You can find a way to connect more to the human family, because pain and suffering are as much a part of our experience as happiness and joy. You can learn to stop comparing yourself to others, which will only keep you riveted on the unfairness of life.

You can have better quality of life each day if you practice focusing on what you still have. You are terminally ill, but you love the quality of light that comes through the window. You can no longer walk the trail, but you can sit outside and smell the night air. You have friends and relatives you love and value. The worst has happened, but you can watch the insects and birds do their work.

There is still pleasure in what is near at hand.

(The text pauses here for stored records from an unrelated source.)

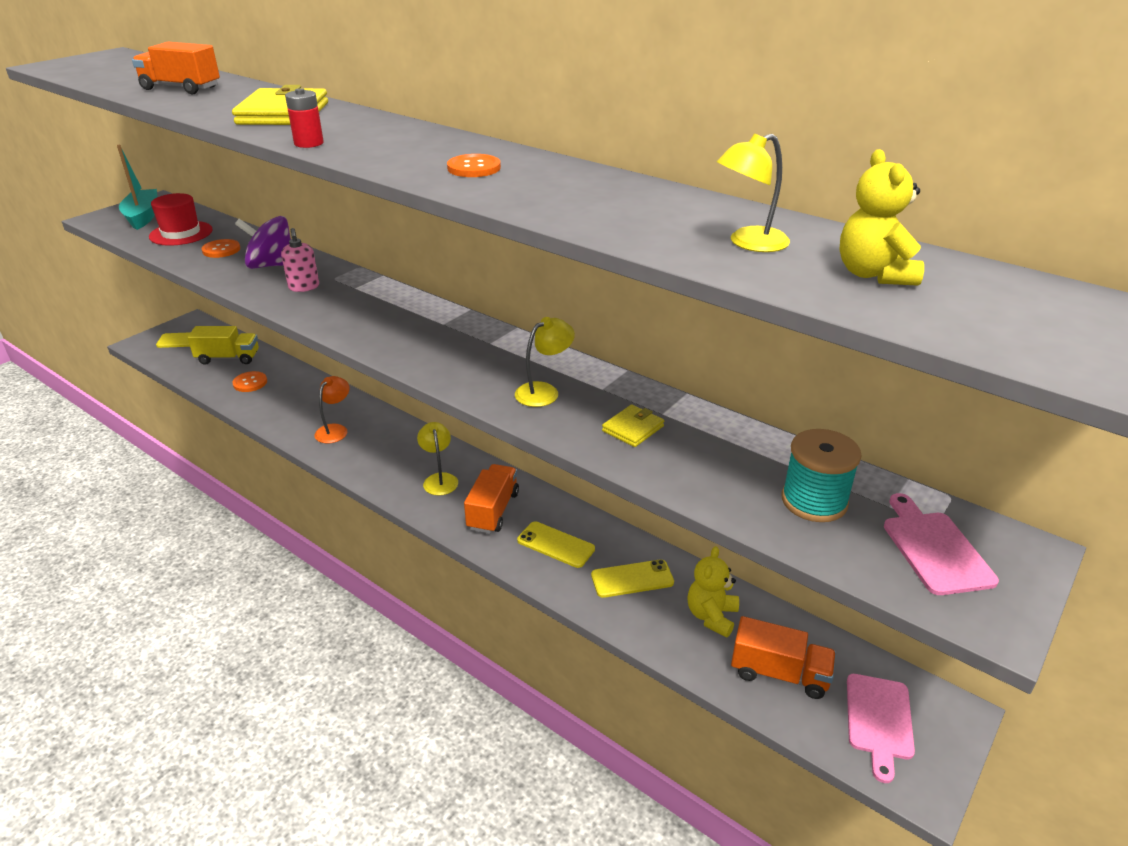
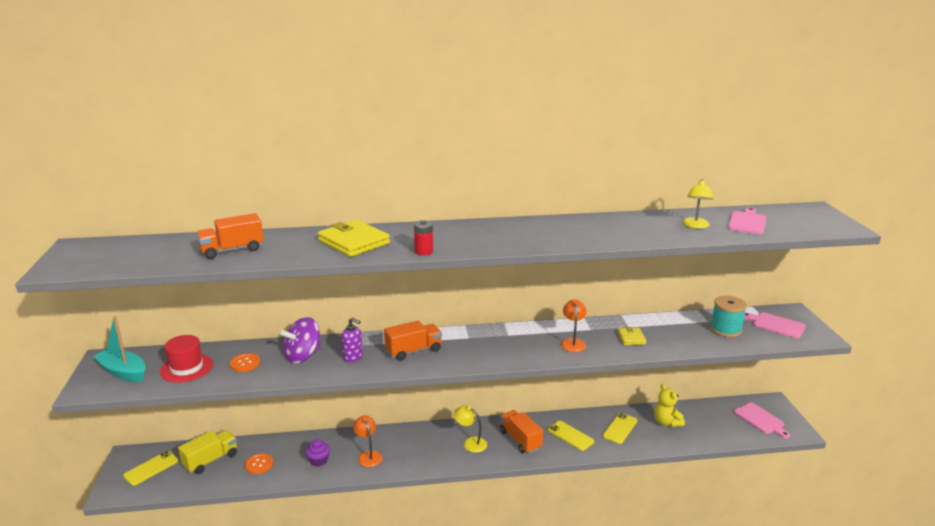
camera: 45 degrees left, 10 degrees down
pink soap dispenser [281,228,319,292] -> purple soap dispenser [341,318,363,362]
orange button [447,154,501,177] -> none
yellow lamp [515,317,575,407] -> orange lamp [561,299,587,352]
yellow phone [517,521,595,568] -> yellow phone turned 60 degrees clockwise [548,421,594,451]
orange truck [731,616,836,699] -> orange truck moved to [384,320,442,361]
yellow teddy bear [840,149,924,286] -> pink cutting board [728,207,767,234]
none -> purple cupcake [305,439,330,467]

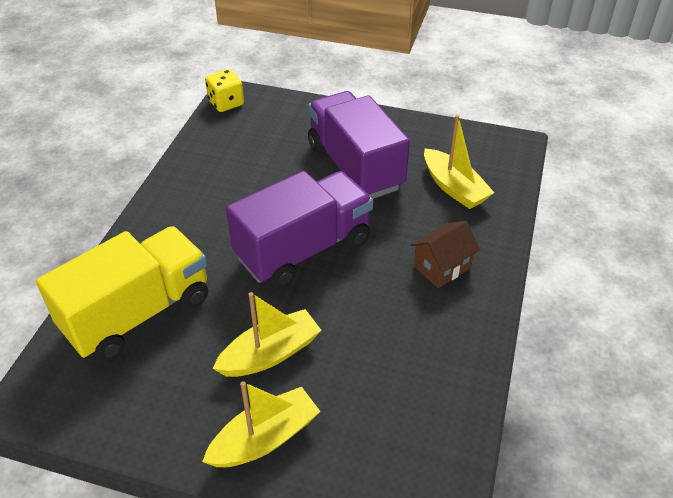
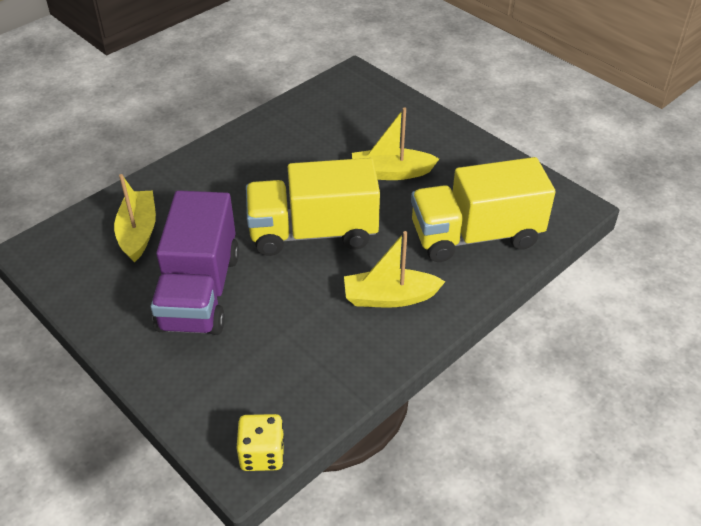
camera: 150 degrees left, 0 degrees up
yellow boat [202,381,321,467] -> yellow boat moved to [344,231,445,308]
purple truck [226,171,373,288] -> yellow truck [246,158,380,256]
brown house [411,221,480,288] -> none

Many clients have told me that writing “a gratitude list” every night is a helpful ritual. “I can hear the music.” “I have a cat who loves me no matter what.” “I can see the sky today.”

Too often, what goes well goes unnoticed. John Kabat Zinn observes, “Your lack of a headache is not front-page news for your cerebral cortex.” But we can learn to use fear, pain, and grief to bring the “ordinary” into focus.

Many folks in decent health are quite certain they want to be pushed off a cliff as soon as they lose their independence and “quality of life.” The day comes when this happens, and they may discover simple pleasures and then wish to see another day.

“Whee!” says the snail riding on the turtle’s back! Everything is a matter of perspective.